Anna Mackenroth (1861-1936) was Zurich's first practicing female lawyer.

== Early life and career ==
She was born and grew up in Danzig, (then in the Kingdom of Prussia), where as a young woman she worked as a teacher. In the early 1880s, she moved to Berlin where she gave private lessons in classical languages, philosophy and mathematics, while progressing her own studies in her spare time.

In 1888 she relocated to Zurich, Switzerland, where in 1894, she obtained her law doctorate from the university. She was taught by Emilie Kempin-Spyri.

Her doctoral dissertation was entitled "The History of Women in Commerce and Business" ("Zur Geschichte der Handels- und Gewerbefrau"). She became a Swiss citizen so that she could practice in that country. In November 1899, she appeared in a case which involved sixty million francs.

A referendum opened the way for women to practise as lawyers in Zurich in 1898, and Mackenroth received her practicing certificate on 27 January 1900. In 1903, she gave up her teaching career in order to be able to focus on her work as a lawyer. She worked mainly as a public defender representing destitute women.
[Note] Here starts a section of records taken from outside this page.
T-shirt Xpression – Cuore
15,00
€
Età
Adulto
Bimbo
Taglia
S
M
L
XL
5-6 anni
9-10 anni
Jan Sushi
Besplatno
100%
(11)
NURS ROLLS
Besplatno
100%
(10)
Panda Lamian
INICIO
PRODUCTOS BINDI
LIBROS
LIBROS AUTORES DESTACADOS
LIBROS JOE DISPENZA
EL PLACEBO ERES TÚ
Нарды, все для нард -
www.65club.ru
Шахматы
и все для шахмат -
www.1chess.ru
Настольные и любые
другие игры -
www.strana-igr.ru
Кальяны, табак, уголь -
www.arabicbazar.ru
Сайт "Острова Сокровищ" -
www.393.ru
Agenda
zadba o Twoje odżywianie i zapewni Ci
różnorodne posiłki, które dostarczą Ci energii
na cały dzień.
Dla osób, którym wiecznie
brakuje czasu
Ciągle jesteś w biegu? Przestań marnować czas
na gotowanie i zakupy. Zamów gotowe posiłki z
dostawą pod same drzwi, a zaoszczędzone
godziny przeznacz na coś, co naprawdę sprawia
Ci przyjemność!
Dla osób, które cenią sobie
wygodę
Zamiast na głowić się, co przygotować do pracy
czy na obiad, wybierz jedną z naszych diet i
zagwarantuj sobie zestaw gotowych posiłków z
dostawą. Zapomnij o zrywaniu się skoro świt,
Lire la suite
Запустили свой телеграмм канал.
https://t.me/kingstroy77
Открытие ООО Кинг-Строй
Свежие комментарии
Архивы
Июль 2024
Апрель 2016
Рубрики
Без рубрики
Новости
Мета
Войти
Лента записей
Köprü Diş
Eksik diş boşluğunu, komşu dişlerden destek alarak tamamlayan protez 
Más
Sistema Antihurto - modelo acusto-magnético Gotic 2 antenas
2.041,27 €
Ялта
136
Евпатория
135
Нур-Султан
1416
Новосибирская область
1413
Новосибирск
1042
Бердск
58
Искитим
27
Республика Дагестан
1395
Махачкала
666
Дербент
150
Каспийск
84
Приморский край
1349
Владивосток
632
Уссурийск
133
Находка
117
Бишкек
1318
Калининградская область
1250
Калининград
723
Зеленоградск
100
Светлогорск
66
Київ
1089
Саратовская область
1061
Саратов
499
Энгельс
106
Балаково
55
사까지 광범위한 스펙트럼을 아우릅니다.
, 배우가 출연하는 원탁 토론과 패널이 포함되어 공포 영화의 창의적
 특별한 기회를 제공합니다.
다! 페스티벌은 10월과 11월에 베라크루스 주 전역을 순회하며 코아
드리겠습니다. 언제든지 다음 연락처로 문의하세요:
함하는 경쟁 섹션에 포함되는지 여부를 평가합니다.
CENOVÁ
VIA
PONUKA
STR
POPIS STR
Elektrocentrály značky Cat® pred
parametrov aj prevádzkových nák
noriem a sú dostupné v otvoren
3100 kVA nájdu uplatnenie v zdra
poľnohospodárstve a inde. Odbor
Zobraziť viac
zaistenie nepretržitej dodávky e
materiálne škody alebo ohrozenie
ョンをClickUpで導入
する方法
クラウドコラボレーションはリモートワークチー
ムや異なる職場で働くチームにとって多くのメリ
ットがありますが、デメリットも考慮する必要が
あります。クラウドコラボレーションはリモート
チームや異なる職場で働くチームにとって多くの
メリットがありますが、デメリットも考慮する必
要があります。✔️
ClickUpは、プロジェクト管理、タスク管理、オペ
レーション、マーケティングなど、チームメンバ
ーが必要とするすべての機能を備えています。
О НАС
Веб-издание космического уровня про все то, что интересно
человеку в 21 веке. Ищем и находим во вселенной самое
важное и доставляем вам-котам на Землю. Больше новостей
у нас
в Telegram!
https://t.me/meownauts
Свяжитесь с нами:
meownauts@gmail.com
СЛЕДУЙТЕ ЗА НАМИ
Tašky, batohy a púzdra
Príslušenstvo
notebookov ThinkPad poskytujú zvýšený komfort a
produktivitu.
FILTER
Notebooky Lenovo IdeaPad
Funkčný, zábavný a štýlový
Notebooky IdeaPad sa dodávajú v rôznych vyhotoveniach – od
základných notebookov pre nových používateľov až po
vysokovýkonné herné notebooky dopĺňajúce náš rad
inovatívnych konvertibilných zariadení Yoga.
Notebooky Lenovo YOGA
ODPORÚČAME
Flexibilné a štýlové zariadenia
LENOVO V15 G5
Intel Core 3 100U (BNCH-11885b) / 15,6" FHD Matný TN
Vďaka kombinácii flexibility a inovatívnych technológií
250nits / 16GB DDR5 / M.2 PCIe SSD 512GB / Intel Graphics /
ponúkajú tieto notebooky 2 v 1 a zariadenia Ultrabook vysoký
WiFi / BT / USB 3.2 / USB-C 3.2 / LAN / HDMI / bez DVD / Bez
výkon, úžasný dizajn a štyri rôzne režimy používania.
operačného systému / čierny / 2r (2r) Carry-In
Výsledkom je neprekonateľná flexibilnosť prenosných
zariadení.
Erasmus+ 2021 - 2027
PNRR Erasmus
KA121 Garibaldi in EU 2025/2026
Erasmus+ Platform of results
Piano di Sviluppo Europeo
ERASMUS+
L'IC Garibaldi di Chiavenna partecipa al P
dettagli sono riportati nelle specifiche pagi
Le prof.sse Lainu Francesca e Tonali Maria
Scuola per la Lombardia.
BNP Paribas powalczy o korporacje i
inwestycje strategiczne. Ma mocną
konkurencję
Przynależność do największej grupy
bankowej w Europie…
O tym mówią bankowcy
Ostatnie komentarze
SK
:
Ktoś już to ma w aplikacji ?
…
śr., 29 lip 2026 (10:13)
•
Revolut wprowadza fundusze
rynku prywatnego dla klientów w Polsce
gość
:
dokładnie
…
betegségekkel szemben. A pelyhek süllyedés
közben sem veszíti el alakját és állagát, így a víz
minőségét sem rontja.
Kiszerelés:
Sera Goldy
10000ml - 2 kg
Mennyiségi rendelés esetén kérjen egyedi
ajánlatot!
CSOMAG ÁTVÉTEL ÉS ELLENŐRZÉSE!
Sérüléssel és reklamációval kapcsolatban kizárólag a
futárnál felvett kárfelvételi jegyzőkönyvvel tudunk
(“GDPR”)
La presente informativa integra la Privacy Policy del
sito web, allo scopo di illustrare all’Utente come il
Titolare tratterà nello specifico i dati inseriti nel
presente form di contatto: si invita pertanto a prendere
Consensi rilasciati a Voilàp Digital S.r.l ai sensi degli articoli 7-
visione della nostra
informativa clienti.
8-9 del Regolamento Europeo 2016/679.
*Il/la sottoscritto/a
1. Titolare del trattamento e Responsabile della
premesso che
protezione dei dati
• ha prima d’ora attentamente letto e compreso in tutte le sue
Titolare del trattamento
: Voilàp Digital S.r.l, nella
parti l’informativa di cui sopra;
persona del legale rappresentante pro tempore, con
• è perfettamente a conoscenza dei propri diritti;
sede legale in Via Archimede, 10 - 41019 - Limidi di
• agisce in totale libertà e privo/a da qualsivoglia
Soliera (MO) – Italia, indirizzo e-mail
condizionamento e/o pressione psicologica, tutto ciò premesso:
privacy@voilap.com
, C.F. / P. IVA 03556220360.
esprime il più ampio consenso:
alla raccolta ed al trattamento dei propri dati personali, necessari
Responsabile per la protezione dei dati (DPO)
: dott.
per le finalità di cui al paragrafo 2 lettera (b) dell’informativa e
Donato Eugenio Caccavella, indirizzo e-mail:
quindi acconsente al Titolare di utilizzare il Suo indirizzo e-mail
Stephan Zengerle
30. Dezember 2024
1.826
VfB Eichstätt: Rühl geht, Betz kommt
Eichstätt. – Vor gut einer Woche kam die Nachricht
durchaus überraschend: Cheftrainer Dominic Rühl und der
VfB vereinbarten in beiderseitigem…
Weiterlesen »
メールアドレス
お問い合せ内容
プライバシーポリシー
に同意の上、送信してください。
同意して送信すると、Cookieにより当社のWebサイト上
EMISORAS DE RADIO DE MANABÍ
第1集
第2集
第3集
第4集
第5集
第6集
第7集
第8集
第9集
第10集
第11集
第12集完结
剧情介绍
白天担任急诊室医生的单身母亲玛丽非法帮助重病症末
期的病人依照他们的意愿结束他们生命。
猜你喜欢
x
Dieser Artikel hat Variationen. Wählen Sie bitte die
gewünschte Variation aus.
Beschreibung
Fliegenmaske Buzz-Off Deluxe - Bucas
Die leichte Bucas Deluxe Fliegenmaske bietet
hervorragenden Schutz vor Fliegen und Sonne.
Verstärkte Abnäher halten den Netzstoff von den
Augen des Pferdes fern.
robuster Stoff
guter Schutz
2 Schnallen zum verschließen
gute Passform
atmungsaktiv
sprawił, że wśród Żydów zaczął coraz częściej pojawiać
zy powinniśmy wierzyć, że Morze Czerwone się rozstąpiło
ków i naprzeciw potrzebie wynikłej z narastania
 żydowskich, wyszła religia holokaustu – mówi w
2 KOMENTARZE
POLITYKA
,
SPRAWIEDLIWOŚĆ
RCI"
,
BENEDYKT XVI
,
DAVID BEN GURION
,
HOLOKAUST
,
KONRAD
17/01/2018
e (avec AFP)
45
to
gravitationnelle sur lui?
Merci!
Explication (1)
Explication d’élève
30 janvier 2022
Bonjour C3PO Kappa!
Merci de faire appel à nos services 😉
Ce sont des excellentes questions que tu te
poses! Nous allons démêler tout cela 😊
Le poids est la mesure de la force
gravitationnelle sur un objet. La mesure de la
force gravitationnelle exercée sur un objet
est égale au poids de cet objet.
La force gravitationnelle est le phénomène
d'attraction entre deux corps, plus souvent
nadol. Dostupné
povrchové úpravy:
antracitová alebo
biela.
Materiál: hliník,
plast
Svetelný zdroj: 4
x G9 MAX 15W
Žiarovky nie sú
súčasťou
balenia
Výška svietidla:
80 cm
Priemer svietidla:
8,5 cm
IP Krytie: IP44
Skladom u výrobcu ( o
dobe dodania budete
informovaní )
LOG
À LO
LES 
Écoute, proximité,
She campaigned for a universal guaranteed minimum income (for citizens) to ensure a basic existence for every citizen. She campaigned for rights for single mothers, and for reform to legislation on family names and women's property rights.

She also headed the legal consultation office of the Association for the protection of women's rights, and was part of the steering committee of the Association for the reform of the education of women. She wrote several feminist dramas as well as other writings.

== Personal life ==
In 1911, she married Heinrich Kramer, a Zürich businessman, after which she was no longer publicly active in the women's movement. She wrote several dramas between 1903 and 1917, but these were not staged. She died in poverty in a psychiatric hospital.